= What the task asks =
Continue the interview about reopening the Hart Brothers University wrestling school, picking up after its final sentence.

= Exercise passage =

-*-

I think we’ll conclude this interview if we can just talk a little bit about the Hart Brothers University wrestling school – is that open at the moment, or you’re in the process of re-opening it?
Yeah, we’re in the process right now – as I said before, one of the things the wrestling business really needs is to re-sow the seeds of the grassroots and bring a new generation of wrestlers that are comparable to some of the guys I was mentioning like the Dynamites and the Daveys and the Brets and the Owens and the Benoits and the Jerichos, and like some of the guys you and I alluded to like the Pat O’Connors and the Bushwhackers. It was so many vibrant characters back in the 70s and the 80s like the Funks and the Harley Races and the Ricky Steamboats, all those guys. No matter what spin WWE tries to put on it, there’s no denying there’s way fewer these days. That was our main reason for doing Hart Brothers University and trying to apply our wealth of experience and our insights and all that into regenerating a bunch of new wrestlers. It’s been going really well. We’re hoping that we can be at the ground floor of the new generation.

-*-

= Supplied data =
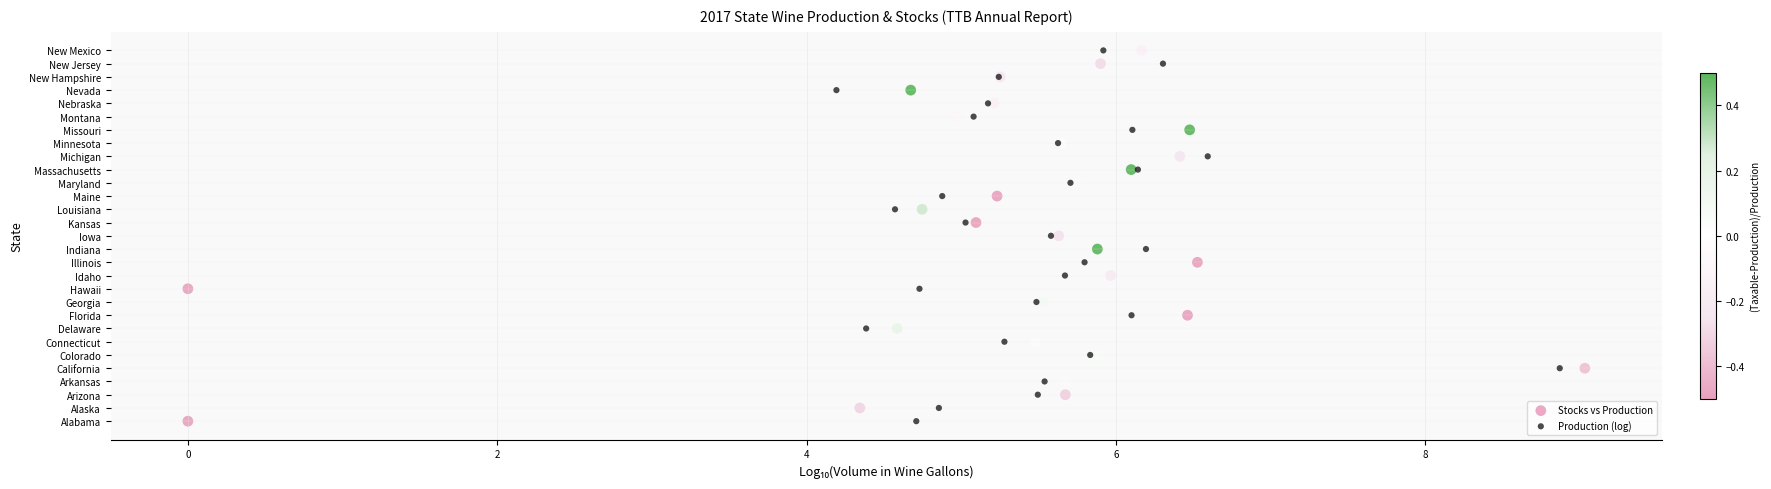

What are all the series names shown in the legend?

Stocks vs Production, Production (log)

-*-

= Reply =
As I said before, WWE, I don’t think they’re going to admit their talent is kind of scraping the bottom or whatever, but when they keep having to bring back Dwayne Johnson or my brother Bret or Mick Foley or Shawn Michaels or Brock Lesnar, it tells you all you need to know about the new generation. The Daniel Bryans and the CM Punks, they’re by-products of some of the smaller promotions in the States like Ring of Honor and some of that. But to the best of my knowledge I don’t recall any notable stars coming out of NXT. That’s why I believe there’s a huge upside – I’m certainly not even seeking to necessarily develop talent for the WWE, I’m more looking to develop talent just for the business itself and maybe be a part of the renaissance and the rebirth of the wrestling business. I’m hoping this might spawn some kind of growth. I’d love to see New Zealand or Australia or Japan, all these places, starting to come back and the revival of those so-called territories, exchanging talent and guys having the opportunity to make a living in the wrestling business aside from being in WWE. I’m hopeful that WWE will get their head out of their butts or open their damn eyes and realise if the business was stronger globally in all these other places it’d be of huge benefit to them. That’s the way they should be seeing it; not “we gotta put them out of business before they become a threat to us”. They should put aside their paranoia and tunnel vision and be supporting and aiding and abetting any of those developments. So in a long-winded way that’s what the HBU’s about. I’m hopeful that we might get some kiwis, some people from your part of the world up here. I know our promotions guy’s been talking about maybe having us come to New Zealand and do a four-week seminar down there, something like that – that might be something down the road as well. We’re sort of open to different kind of suggestions. As I said before, we’re training guys right now and anybody that’s looking to get into wrestling, we’d be more than happy to hear from them.